EXERCISE GOAL: Convert every line of the data below into a JSON list of strings, with one string per line and blank lines omitted.
— start EXTRACTED MATERIAL —
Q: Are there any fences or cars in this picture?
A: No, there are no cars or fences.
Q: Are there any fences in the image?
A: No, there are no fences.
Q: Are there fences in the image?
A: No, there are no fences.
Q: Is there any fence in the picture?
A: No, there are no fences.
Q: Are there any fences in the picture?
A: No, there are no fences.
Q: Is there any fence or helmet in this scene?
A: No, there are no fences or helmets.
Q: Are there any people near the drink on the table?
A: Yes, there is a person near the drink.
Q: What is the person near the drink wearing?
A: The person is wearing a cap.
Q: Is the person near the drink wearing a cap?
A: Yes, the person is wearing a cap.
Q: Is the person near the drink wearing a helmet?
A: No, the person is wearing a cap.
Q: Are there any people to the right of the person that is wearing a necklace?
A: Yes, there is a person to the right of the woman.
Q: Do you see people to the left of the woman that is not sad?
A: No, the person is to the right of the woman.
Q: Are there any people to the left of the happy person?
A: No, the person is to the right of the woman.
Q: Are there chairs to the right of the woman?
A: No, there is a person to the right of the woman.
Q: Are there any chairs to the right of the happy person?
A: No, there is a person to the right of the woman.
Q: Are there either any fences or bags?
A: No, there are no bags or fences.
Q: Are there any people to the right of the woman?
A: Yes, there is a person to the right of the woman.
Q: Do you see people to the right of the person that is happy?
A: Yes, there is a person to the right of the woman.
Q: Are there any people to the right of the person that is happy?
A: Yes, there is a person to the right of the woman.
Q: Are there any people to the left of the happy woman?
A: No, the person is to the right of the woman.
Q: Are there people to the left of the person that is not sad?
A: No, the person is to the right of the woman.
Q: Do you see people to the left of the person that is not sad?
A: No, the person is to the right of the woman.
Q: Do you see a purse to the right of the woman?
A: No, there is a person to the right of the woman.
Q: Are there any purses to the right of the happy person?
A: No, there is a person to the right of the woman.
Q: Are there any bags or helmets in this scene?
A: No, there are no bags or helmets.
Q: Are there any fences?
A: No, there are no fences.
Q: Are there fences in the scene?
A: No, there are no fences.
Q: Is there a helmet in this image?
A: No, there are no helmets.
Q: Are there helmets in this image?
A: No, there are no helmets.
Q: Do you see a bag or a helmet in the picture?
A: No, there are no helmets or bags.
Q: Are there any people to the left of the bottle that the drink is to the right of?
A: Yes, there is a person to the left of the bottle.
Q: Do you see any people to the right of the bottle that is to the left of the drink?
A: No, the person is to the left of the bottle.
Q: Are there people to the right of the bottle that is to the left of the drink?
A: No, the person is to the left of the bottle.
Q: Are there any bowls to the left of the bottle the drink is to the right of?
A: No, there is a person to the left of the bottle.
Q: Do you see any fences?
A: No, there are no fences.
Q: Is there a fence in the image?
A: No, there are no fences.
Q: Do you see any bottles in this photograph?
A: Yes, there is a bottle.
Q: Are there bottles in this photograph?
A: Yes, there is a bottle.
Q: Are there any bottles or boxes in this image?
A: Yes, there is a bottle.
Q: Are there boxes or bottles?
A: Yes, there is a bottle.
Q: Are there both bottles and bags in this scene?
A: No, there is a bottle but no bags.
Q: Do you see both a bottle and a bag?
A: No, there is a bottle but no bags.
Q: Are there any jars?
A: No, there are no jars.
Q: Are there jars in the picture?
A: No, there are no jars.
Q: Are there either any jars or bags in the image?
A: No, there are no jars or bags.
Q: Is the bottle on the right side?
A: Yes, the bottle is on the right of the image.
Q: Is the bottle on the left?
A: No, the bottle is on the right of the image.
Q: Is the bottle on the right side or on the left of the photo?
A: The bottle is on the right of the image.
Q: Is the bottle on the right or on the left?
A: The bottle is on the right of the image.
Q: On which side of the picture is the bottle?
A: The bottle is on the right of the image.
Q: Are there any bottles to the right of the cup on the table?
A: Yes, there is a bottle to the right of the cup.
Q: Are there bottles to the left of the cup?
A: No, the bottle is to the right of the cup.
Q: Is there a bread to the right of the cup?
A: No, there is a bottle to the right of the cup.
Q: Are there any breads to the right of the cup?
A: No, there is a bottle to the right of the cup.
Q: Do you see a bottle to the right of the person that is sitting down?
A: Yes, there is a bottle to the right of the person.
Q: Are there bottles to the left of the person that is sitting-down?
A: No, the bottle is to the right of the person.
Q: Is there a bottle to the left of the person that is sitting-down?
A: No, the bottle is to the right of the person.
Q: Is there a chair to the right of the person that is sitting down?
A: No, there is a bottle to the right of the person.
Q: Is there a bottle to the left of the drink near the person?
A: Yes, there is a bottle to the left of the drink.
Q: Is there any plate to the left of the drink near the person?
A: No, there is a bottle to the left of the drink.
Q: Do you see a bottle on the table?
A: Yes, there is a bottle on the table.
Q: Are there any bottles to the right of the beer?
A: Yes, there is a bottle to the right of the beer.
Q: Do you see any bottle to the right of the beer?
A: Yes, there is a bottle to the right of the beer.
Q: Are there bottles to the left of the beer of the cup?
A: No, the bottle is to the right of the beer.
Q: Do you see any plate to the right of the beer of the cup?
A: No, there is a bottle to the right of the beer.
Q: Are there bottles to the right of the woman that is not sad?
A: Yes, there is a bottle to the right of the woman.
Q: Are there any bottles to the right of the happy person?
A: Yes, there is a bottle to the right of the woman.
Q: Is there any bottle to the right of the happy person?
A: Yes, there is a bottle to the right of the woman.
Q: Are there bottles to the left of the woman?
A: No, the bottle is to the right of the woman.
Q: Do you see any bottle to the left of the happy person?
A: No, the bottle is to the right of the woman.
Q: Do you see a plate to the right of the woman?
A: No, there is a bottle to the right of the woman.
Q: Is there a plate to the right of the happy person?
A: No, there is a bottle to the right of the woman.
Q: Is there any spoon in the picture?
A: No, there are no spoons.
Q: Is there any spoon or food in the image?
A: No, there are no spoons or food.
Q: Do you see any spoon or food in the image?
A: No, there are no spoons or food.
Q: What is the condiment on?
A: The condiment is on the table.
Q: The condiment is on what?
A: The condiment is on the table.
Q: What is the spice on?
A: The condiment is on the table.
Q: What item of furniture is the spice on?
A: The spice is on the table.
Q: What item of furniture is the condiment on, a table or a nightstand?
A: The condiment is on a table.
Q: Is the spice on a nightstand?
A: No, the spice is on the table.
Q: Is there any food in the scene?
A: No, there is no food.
— end EXTRACTED MATERIAL —
FULL OUTPUT:
[
  "Q: Are there any fences or cars in this picture?",
  "A: No, there are no cars or fences.",
  "Q: Are there any fences in the image?",
  "A: No, there are no fences.",
  "Q: Are there fences in the image?",
  "A: No, there are no fences.",
  "Q: Is there any fence in the picture?",
  "A: No, there are no fences.",
  "Q: Are there any fences in the picture?",
  "A: No, there are no fences.",
  "Q: Is there any fence or helmet in this scene?",
  "A: No, there are no fences or helmets.",
  "Q: Are there any people near the drink on the table?",
  "A: Yes, there is a person near the drink.",
  "Q: What is the person near the drink wearing?",
  "A: The person is wearing a cap.",
  "Q: Is the person near the drink wearing a cap?",
  "A: Yes, the person is wearing a cap.",
  "Q: Is the person near the drink wearing a helmet?",
  "A: No, the person is wearing a cap.",
  "Q: Are there any people to the right of the person that is wearing a necklace?",
  "A: Yes, there is a person to the right of the woman.",
  "Q: Do you see people to the left of the woman that is not sad?",
  "A: No, the person is to the right of the woman.",
  "Q: Are there any people to the left of the happy person?",
  "A: No, the person is to the right of the woman.",
  "Q: Are there chairs to the right of the woman?",
  "A: No, there is a person to the right of the woman.",
  "Q: Are there any chairs to the right of the happy person?",
  "A: No, there is a person to the right of the woman.",
  "Q: Are there either any fences or bags?",
  "A: No, there are no bags or fences.",
  "Q: Are there any people to the right of the woman?",
  "A: Yes, there is a person to the right of the woman.",
  "Q: Do you see people to the right of the person that is happy?",
  "A: Yes, there is a person to the right of the woman.",
  "Q: Are there any people to the right of the person that is happy?",
  "A: Yes, there is a person to the right of the woman.",
  "Q: Are there any people to the left of the happy woman?",
  "A: No, the person is to the right of the woman.",
  "Q: Are there people to the left of the person that is not sad?",
  "A: No, the person is to the right of the woman.",
  "Q: Do you see people to the left of the person that is not sad?",
  "A: No, the person is to the right of the woman.",
  "Q: Do you see a purse to the right of the woman?",
  "A: No, there is a person to the right of the woman.",
  "Q: Are there any purses to the right of the happy person?",
  "A: No, there is a person to the right of the woman.",
  "Q: Are there any bags or helmets in this scene?",
  "A: No, there are no bags or helmets.",
  "Q: Are there any fences?",
  "A: No, there are no fences.",
  "Q: Are there fences in the scene?",
  "A: No, there are no fences.",
  "Q: Is there a helmet in this image?",
  "A: No, there are no helmets.",
  "Q: Are there helmets in this image?",
  "A: No, there are no helmets.",
  "Q: Do you see a bag or a helmet in the picture?",
  "A: No, there are no helmets or bags.",
  "Q: Are there any people to the left of the bottle that the drink is to the right of?",
  "A: Yes, there is a person to the left of the bottle.",
  "Q: Do you see any people to the right of the bottle that is to the left of the drink?",
  "A: No, the person is to the left of the bottle.",
  "Q: Are there people to the right of the bottle that is to the left of the drink?",
  "A: No, the person is to the left of the bottle.",
  "Q: Are there any bowls to the left of the bottle the drink is to the right of?",
  "A: No, there is a person to the left of the bottle.",
  "Q: Do you see any fences?",
  "A: No, there are no fences.",
  "Q: Is there a fence in the image?",
  "A: No, there are no fences.",
  "Q: Do you see any bottles in this photograph?",
  "A: Yes, there is a bottle.",
  "Q: Are there bottles in this photograph?",
  "A: Yes, there is a bottle.",
  "Q: Are there any bottles or boxes in this image?",
  "A: Yes, there is a bottle.",
  "Q: Are there boxes or bottles?",
  "A: Yes, there is a bottle.",
  "Q: Are there both bottles and bags in this scene?",
  "A: No, there is a bottle but no bags.",
  "Q: Do you see both a bottle and a bag?",
  "A: No, there is a bottle but no bags.",
  "Q: Are there any jars?",
  "A: No, there are no jars.",
  "Q: Are there jars in the picture?",
  "A: No, there are no jars.",
  "Q: Are there either any jars or bags in the image?",
  "A: No, there are no jars or bags.",
  "Q: Is the bottle on the right side?",
  "A: Yes, the bottle is on the right of the image.",
  "Q: Is the bottle on the left?",
  "A: No, the bottle is on the right of the image.",
  "Q: Is the bottle on the right side or on the left of the photo?",
  "A: The bottle is on the right of the image.",
  "Q: Is the bottle on the right or on the left?",
  "A: The bottle is on the right of the image.",
  "Q: On which side of the picture is the bottle?",
  "A: The bottle is on the right of the image.",
  "Q: Are there any bottles to the right of the cup on the table?",
  "A: Yes, there is a bottle to the right of the cup.",
  "Q: Are there bottles to the left of the cup?",
  "A: No, the bottle is to the right of the cup.",
  "Q: Is there a bread to the right of the cup?",
  "A: No, there is a bottle to the right of the cup.",
  "Q: Are there any breads to the right of the cup?",
  "A: No, there is a bottle to the right of the cup.",
  "Q: Do you see a bottle to the right of the person that is sitting down?",
  "A: Yes, there is a bottle to the right of the person.",
  "Q: Are there bottles to the left of the person that is sitting-down?",
  "A: No, the bottle is to the right of the person.",
  "Q: Is there a bottle to the left of the person that is sitting-down?",
  "A: No, the bottle is to the right of the person.",
  "Q: Is there a chair to the right of the person that is sitting down?",
  "A: No, there is a bottle to the right of the person.",
  "Q: Is there a bottle to the left of the drink near the person?",
  "A: Yes, there is a bottle to the left of the drink.",
  "Q: Is there any plate to the left of the drink near the person?",
  "A: No, there is a bottle to the left of the drink.",
  "Q: Do you see a bottle on the table?",
  "A: Yes, there is a bottle on the table.",
  "Q: Are there any bottles to the right of the beer?",
  "A: Yes, there is a bottle to the right of the beer.",
  "Q: Do you see any bottle to the right of the beer?",
  "A: Yes, there is a bottle to the right of the beer.",
  "Q: Are there bottles to the left of the beer of the cup?",
  "A: No, the bottle is to the right of the beer.",
  "Q: Do you see any plate to the right of the beer of the cup?",
  "A: No, there is a bottle to the right of the beer.",
  "Q: Are there bottles to the right of the woman that is not sad?",
  "A: Yes, there is a bottle to the right of the woman.",
  "Q: Are there any bottles to the right of the happy person?",
  "A: Yes, there is a bottle to the right of the woman.",
  "Q: Is there any bottle to the right of the happy person?",
  "A: Yes, there is a bottle to the right of the woman.",
  "Q: Are there bottles to the left of the woman?",
  "A: No, the bottle is to the right of the woman.",
  "Q: Do you see any bottle to the left of the happy person?",
  "A: No, the bottle is to the right of the woman.",
  "Q: Do you see a plate to the right of the woman?",
  "A: No, there is a bottle to the right of the woman.",
  "Q: Is there a plate to the right of the happy person?",
  "A: No, there is a bottle to the right of the woman.",
  "Q: Is there any spoon in the picture?",
  "A: No, there are no spoons.",
  "Q: Is there any spoon or food in the image?",
  "A: No, there are no spoons or food.",
  "Q: Do you see any spoon or food in the image?",
  "A: No, there are no spoons or food.",
  "Q: What is the condiment on?",
  "A: The condiment is on the table.",
  "Q: The condiment is on what?",
  "A: The condiment is on the table.",
  "Q: What is the spice on?",
  "A: The condiment is on the table.",
  "Q: What item of furniture is the spice on?",
  "A: The spice is on the table.",
  "Q: What item of furniture is the condiment on, a table or a nightstand?",
  "A: The condiment is on a table.",
  "Q: Is the spice on a nightstand?",
  "A: No, the spice is on the table.",
  "Q: Is there any food in the scene?",
  "A: No, there is no food."
]